Much less is known about how people use common patterns in conversation and discourse to develop robust mechanisms for understanding language in context. This project tests the ability to track patterns in reference – that is, who or what is referred to – including how human learners extract reference patterns and how doing so changes interpretation of a speaker’s meaning.
Understanding this kind of adaptation in language could explain how people adjust to differences in communication styles and why language use changes across generations. This project provides scientific training for the next generation of STEM scholars by supporting the development of skills in experiment implementation, statistical analysis, and written and spoken science communication.
This project focuses on words that depend on context to clarify the speaker’s intended meaning.
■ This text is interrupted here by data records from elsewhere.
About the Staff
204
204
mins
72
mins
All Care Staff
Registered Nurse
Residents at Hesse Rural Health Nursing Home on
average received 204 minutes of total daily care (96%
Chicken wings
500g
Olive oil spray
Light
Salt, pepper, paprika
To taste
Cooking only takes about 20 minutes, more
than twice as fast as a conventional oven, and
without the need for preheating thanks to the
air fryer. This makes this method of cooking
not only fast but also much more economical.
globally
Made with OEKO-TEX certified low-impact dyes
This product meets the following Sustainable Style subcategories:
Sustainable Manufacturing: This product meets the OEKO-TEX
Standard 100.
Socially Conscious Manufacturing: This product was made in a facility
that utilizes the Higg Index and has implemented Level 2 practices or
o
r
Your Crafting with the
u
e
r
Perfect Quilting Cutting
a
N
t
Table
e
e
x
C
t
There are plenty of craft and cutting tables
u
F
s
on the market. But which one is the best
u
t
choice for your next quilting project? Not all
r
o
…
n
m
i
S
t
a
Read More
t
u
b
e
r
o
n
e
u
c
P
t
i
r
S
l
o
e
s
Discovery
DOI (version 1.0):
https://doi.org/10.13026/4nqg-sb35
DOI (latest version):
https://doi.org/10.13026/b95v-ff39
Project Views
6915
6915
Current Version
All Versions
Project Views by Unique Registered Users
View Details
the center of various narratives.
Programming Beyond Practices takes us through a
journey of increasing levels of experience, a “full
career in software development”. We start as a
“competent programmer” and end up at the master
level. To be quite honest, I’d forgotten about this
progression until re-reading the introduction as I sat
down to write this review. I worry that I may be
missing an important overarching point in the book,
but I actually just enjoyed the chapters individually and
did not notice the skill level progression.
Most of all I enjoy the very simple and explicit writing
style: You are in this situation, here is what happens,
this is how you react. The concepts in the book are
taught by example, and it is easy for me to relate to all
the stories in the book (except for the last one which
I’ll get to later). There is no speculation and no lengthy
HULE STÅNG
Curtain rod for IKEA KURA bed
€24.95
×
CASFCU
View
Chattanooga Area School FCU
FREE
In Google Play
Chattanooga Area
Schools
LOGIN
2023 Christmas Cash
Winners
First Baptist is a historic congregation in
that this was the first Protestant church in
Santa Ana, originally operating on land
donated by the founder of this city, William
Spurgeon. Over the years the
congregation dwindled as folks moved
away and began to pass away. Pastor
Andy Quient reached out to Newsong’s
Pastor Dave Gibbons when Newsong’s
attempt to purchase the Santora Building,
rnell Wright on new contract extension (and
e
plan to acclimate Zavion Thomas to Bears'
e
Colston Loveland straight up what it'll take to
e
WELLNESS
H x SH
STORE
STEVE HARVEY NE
For example, in “the professor told the student to edit their paper,” “their paper” could refer to the student’s paper, the professor’s paper, or a joint paper by the professor and student. The context is useful, in part, because people learn which types of references are most frequent.
However, it is not yet known how many different frequency patterns people can track. Using an experimental approach, this project tests how adaptation to specific linguistic patterns influences reference interpretation. Specifically, this study examines whether people track multiple reference patterns simultaneously and how such adaptation is used to develop effective processing strategies.
By testing the generalization of adaptation, this project discovers whether different types of referring contexts are considered the same for the purpose of adaptation. Moreover, this work examines adaptation as a mechanism for explaining why language changes over time and how speech patterns lead to shifts in how language is interpreted.
This award reflects NSF's statutory mission and has been deemed worthy of support through evaluation using the Foundation's intellectual merit and broader impacts review criteria.